- [EXERCISE]: Begin at the line with "focal_35mm: 35" and write out every line after it, exactly, through the last line below, adding nothing.

- [INPUT]:

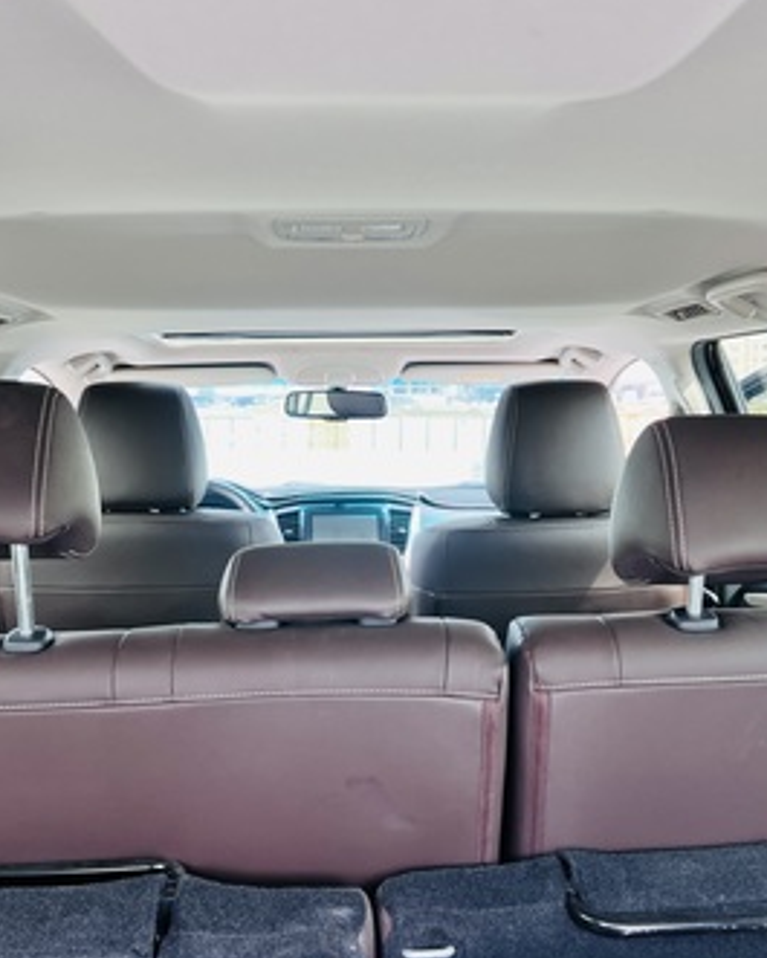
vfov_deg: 51.5
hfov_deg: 42.2
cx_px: 378
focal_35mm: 35
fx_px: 993
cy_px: 476
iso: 40
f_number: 1.5
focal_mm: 5.7
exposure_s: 1/224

- [OUTPUT BELOW]:
focal_35mm: 35
fx_px: 993
cy_px: 476
iso: 40
f_number: 1.5
focal_mm: 5.7
exposure_s: 1/224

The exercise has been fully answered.